*Text:*
++++++++++

What’s There to be Thankful for When You’re Running on Empty

By: Karla  Fetrow

It’s difficult to feel thankful these days.  A pall has spread over the earth, a darkness that whispers with rumors of wars, corruption in the highest places, financial ruin; rumors that once substantiated by facts, were whisked away, denied, or shamelessly ignored.  And the pall grows darker in a winter of poverty, a season of unblushing violence, a year when even false promises have been abandoned, a year of dissolution and discouragement.

 

It has also been a year of change.  It wasn’t the change promised us when we first began to look around and realize we were speeding headlong into economic disaster and something needed to be done to avert it.  It was not the change promised to us for an environmentally friendly society, equality in jobs, education and adequate health care.  It was a change that began with some very simple observations; nothing was working; not the bi-partisan vote, not the committees and organizations representing public petition, not the fair administration of the courts.  What would work against a controlled media, blatant invasion of privacy, and authorities with no interest in the common good of the public?  Only the unified voice of the affected.

++++++++++

[Chart interpretation exercises]
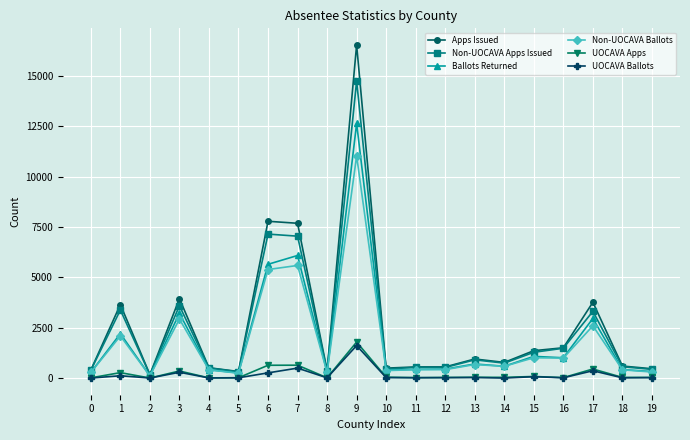

How many series are shown in this chart?

6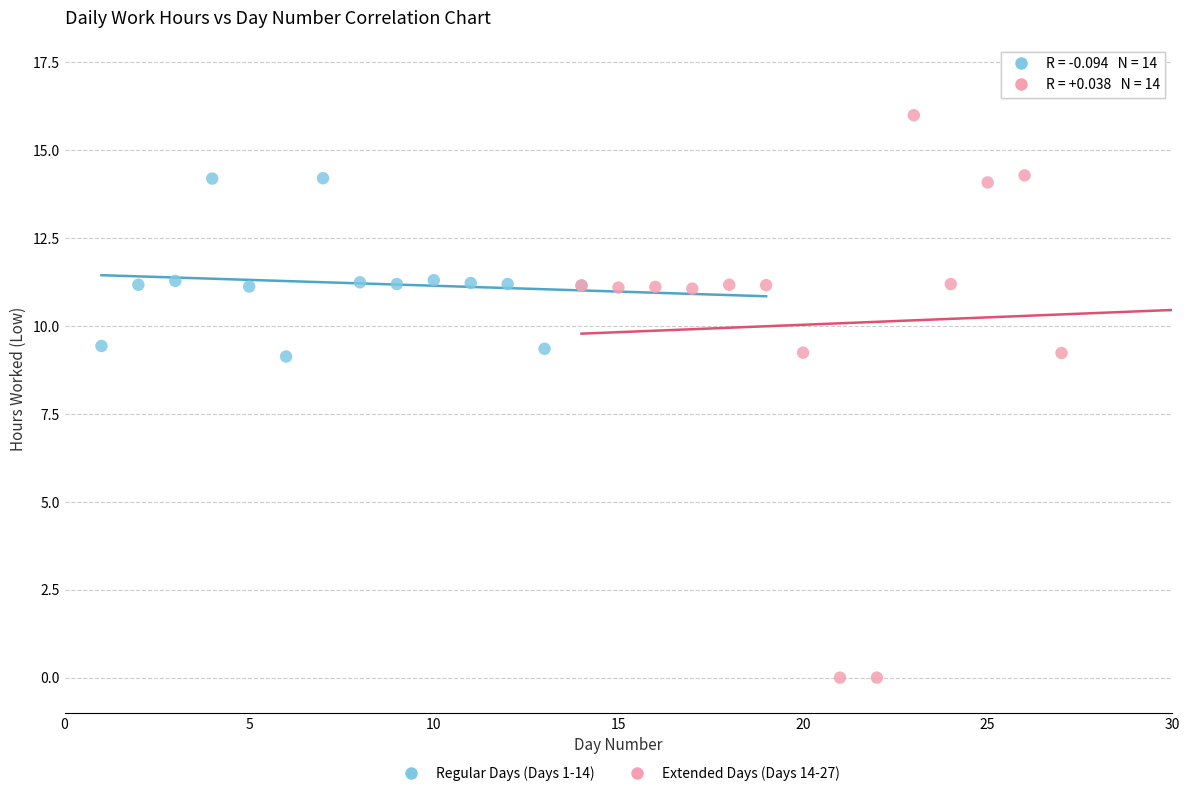

Which series has the widest spread of Y values?

Extended Days (Days 14-27)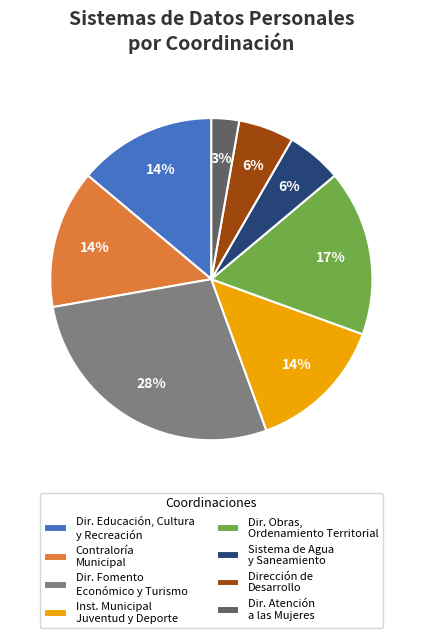

Which category has the smallest portion of the pie?

Dir. Atención a las Mujeres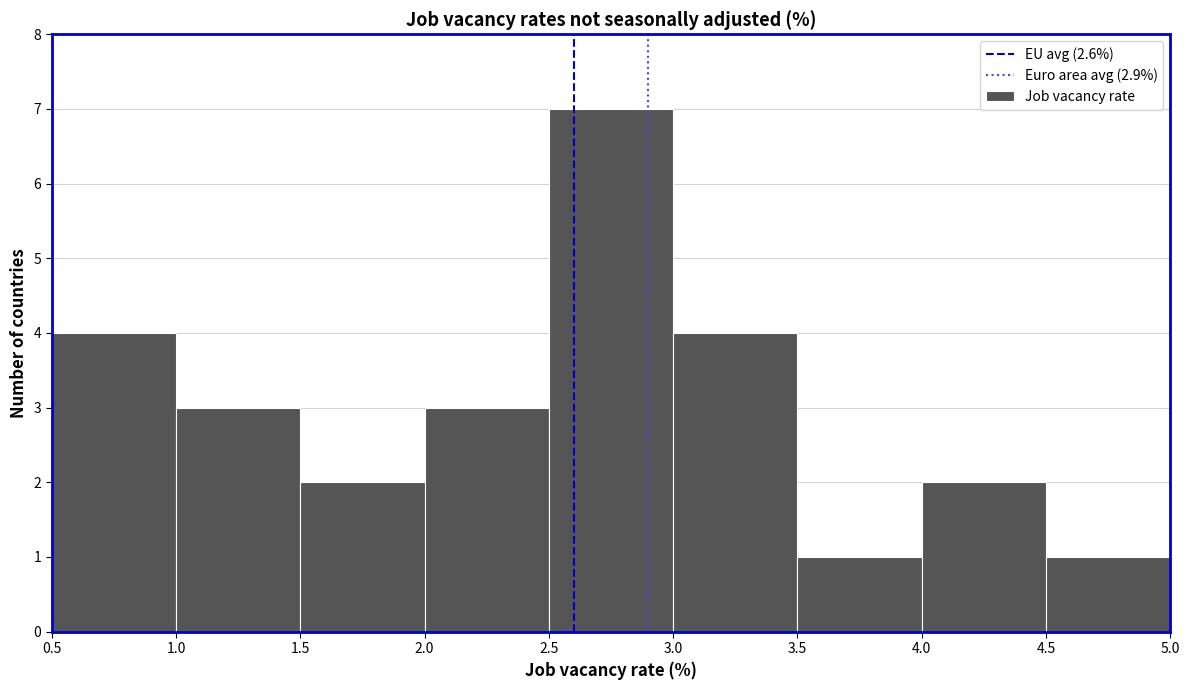

Which range on the x-axis has the tallest bar?

2.5 to 3.0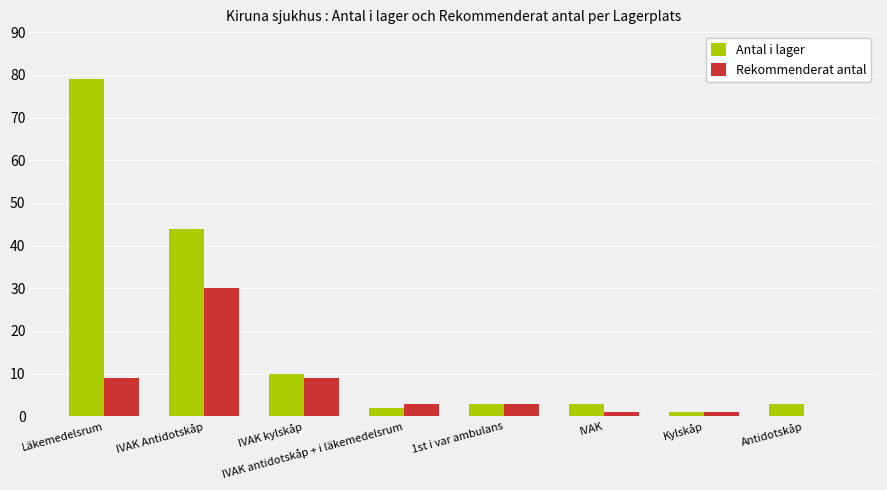

What is the sum of all Rekommenderat antal values?

56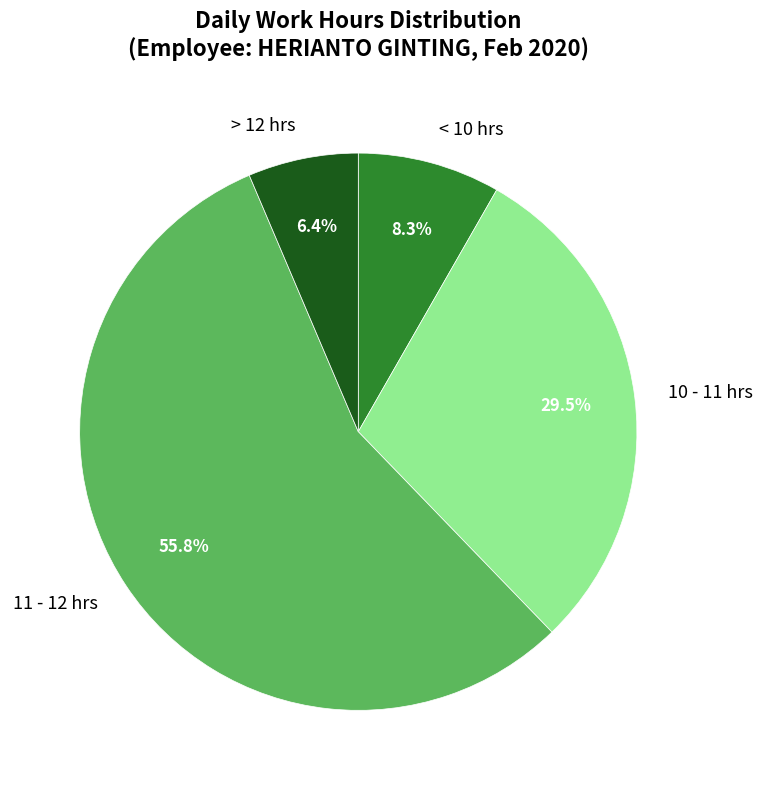

Which has a higher value, 11 - 12 hrs or 10 - 11 hrs?

11 - 12 hrs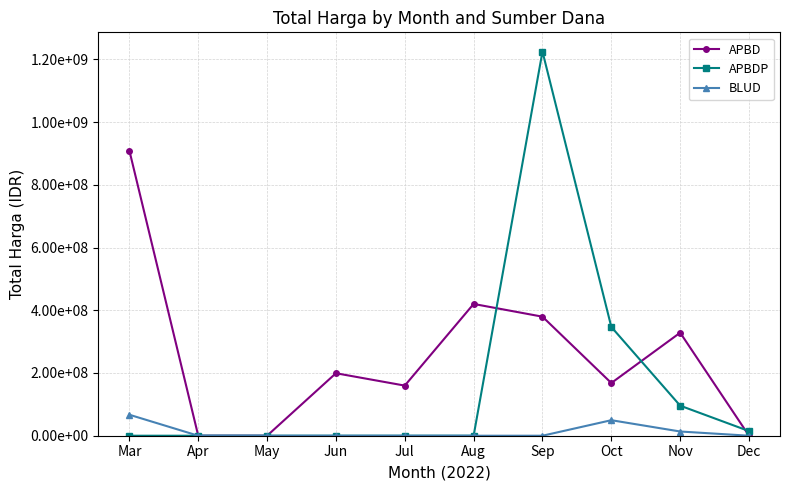

Which category has the lowest value in the APBDP series?

Mar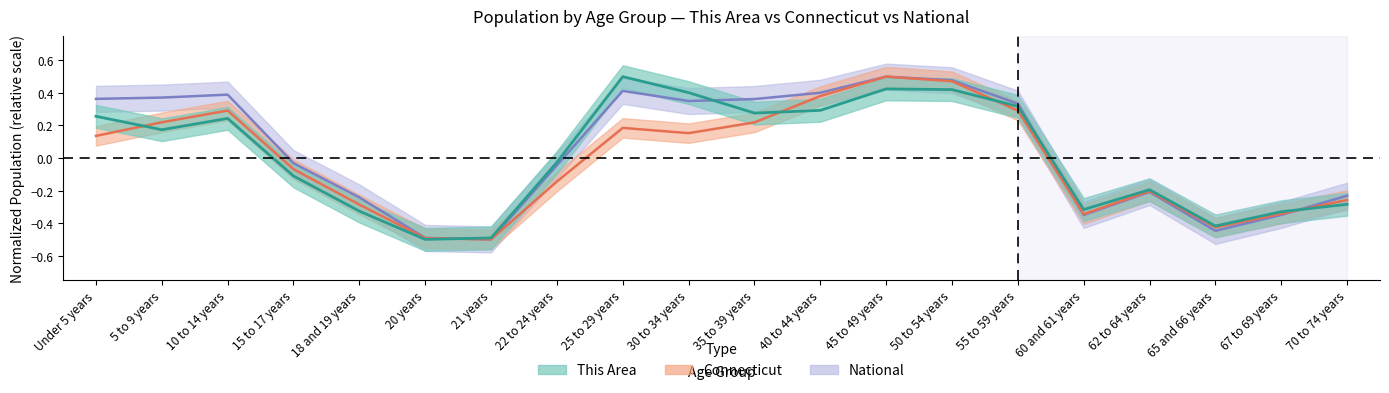

Does the chart have visible grid lines?

No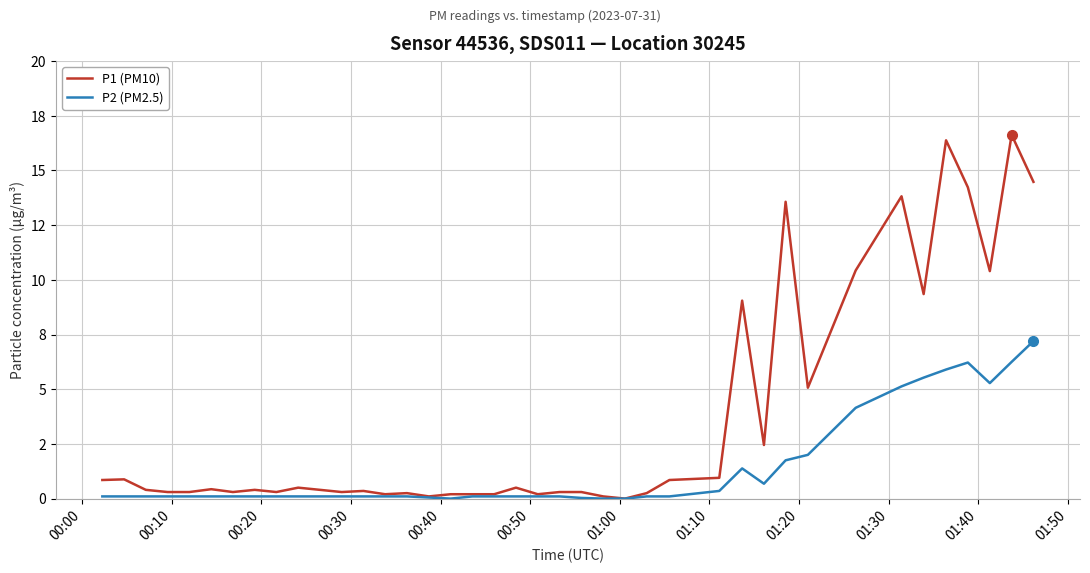

What are all the series names shown in the legend?

P1 (PM10), P2 (PM2.5)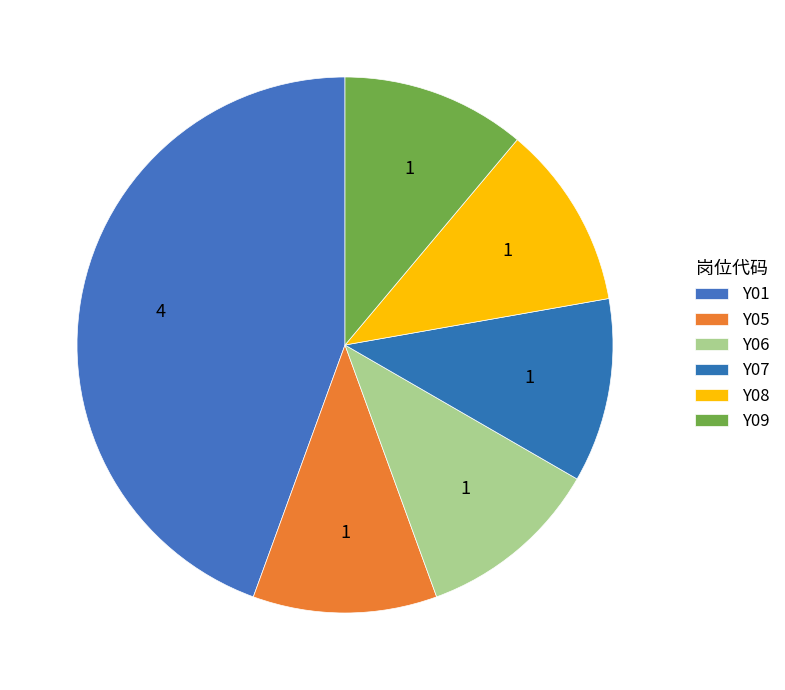

Rank the categories by value from highest to lowest.

Y01, Y05, Y06, Y07, Y08, Y09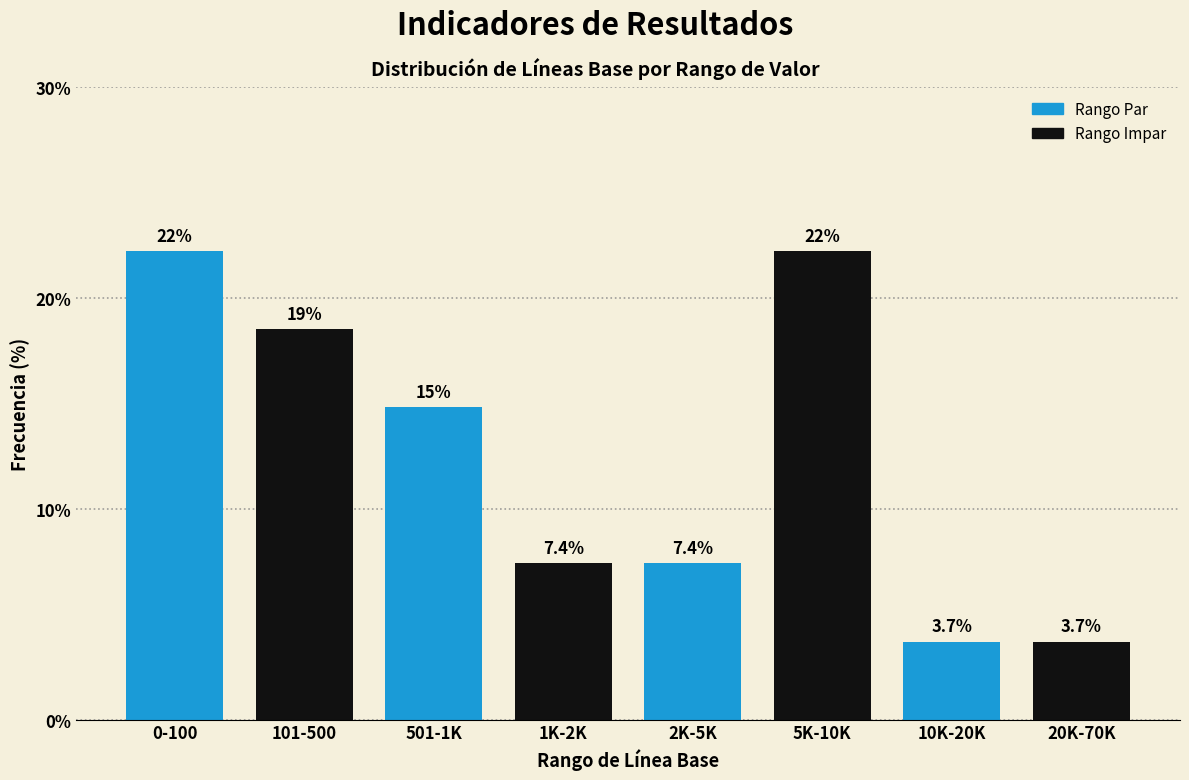

Reading left to right, list all the values displayed in this chart.

0-100=22.2	101-500=18.5	501-1K=14.8	1K-2K=7.4	2K-5K=7.4	5K-10K=22.2	10K-20K=3.7	20K-70K=3.7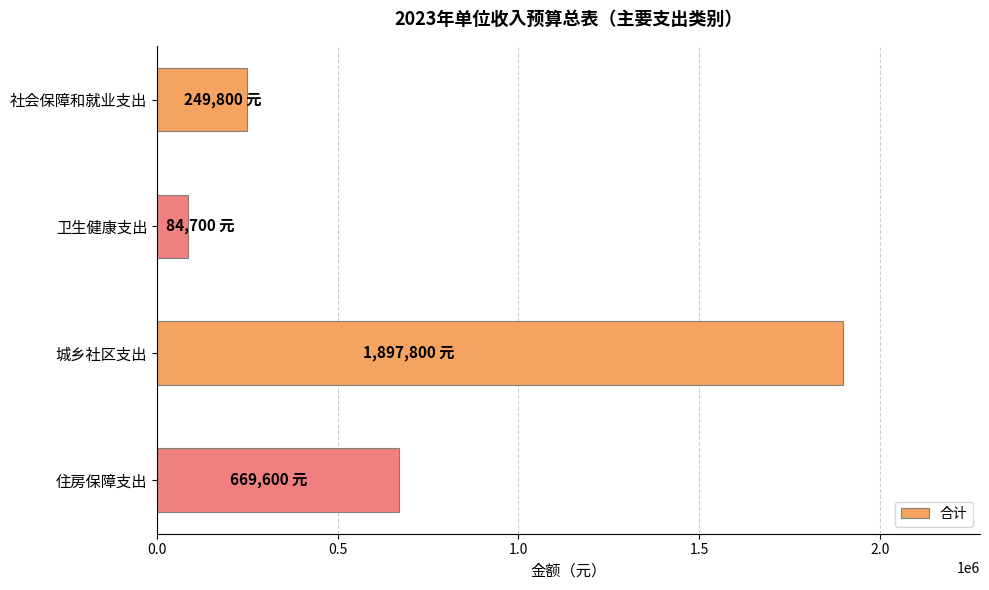

Which category has the lowest value across all series?

卫生健康支出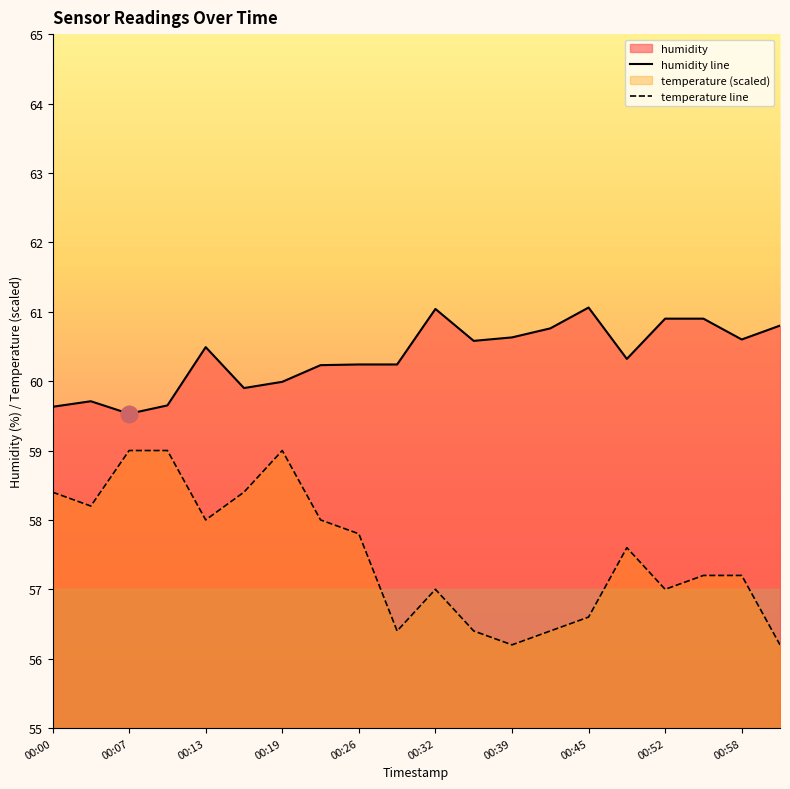

True or false: temperature has more than 0 points higher than both neighbors.

True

++++++++++

*Check your understanding:*
1. In the essay on thankfulness, what is the only thing said to work against a controlled media, invasion of privacy, and authorities with no interest in the public good?
2. Shorten the paragraph of the essay on thankfulness that begins "It has also been a year of change," keeping its main facts.
3. Continue the essay on thankfulness from its last sentence.
The lines are separate material and have nothing to do with the essay on thankfulness.

*Responses in order:*
1. The unified voice of the affected.

2. It was a year of change, but not the promised kind: not a fix for the coming economic disaster, and not an environmentally friendly society with equal jobs, education and adequate health care. Instead, it began with the observation that nothing was working: not the bipartisan vote, not the groups representing public petition, not the fair administration of the courts. Against a controlled media, invasion of privacy and uncaring authorities, only the unified voice of the affected would work.

3.
It’s not to be supposed the idea to look for the true voices of leadership among the dispossessed masses, the disillusioned and disenfranchised came suddenly and all at once.  Decades of accepting media sources as the true measurement of public support was not going to be shrugged off as quickly as taking a cold shower, nor the mentality that there must be pyramids of power and authority, with the leaders on top as the winners.  It took the digestion of information from countless sources, the comprehension of cultural choices and a deepening regard for the meaning of equality.

In Alaska, it’s widely suspected that a homeless man in Anchorage was the first true occupier.  After a raid on homeless camps in early summer, authorized by Mayor Dan Sullivan, John Martin decided he wanted his belongings back and sought an audience with the Mayor.  His request was refused.  Several more attempts brought the same result.  He then resolved to sit on the court house steps until the worthy representative of the city found time to see him.  This did not suit Mayor Sullivan very well at all, and he immediately sought to make it illegal to sit or recline on city sidewalks.  Unfortunately for Mayor Sullivan however, the public is a little more sympathetic to the homeless man than to the Mayor, and John Martin continues to seek his audience with the distinguished court.

His was an idea, and ideas have a habit of occurring simultaneously or falling into place with other problem solving minds very quickly.  John Martin had a practical solution.  If you can’t get anyone to listen to you, stay in one spot until someone notices you.  It was bound to occur to others sooner or later as people began to realize, “I’m talking.  I’m speaking words, I’m tapping them down in my blog rolls, but I might just as well be speaking a foreign language.  Nobody is listening.”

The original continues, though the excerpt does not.